→ **PROBLEM REQUIREMENTS**:
State the number of lines in the records that contain "above", with no other words.

→ **SOURCE RECORDS**:
==============================
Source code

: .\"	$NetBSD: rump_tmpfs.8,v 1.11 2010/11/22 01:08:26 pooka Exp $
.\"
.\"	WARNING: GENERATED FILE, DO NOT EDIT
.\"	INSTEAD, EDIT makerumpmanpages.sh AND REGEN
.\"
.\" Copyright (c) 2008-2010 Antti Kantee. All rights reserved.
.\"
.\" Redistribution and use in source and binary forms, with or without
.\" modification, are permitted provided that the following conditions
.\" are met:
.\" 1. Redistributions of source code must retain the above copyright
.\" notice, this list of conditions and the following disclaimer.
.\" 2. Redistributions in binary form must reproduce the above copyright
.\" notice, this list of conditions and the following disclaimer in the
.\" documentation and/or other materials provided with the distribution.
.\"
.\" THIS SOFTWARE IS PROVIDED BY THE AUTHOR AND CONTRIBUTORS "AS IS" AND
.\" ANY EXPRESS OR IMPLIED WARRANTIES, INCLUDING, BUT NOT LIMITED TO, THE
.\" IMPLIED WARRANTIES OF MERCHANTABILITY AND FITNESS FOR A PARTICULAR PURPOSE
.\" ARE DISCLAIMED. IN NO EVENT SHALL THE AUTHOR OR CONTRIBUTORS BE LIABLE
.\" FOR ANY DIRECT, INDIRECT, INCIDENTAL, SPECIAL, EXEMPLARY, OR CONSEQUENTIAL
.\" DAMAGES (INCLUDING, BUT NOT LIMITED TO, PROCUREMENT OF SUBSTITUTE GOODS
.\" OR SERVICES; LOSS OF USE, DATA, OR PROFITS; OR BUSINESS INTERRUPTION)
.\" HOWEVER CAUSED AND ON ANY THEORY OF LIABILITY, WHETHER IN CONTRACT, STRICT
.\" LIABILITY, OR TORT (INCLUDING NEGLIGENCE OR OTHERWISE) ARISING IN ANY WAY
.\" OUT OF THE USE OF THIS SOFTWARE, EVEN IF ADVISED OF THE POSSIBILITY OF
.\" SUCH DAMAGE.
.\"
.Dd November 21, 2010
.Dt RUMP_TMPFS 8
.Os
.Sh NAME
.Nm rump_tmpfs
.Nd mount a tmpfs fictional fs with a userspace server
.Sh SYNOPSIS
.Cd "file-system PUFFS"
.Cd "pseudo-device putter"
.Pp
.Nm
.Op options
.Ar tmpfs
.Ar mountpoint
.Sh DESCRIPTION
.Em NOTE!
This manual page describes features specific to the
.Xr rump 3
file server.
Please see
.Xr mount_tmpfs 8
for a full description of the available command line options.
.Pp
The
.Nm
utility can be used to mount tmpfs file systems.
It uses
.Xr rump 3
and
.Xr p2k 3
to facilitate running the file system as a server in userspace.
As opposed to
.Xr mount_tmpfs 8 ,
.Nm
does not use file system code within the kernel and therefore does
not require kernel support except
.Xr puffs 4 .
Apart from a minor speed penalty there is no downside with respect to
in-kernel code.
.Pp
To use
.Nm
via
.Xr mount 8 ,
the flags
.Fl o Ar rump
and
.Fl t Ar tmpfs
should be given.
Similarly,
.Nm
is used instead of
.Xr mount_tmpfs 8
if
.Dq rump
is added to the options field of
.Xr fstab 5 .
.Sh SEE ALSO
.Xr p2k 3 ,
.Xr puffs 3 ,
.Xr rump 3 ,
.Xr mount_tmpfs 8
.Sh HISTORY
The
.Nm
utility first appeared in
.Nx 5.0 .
==============================
→ **SOLUTION FOR THIS TASK**:
2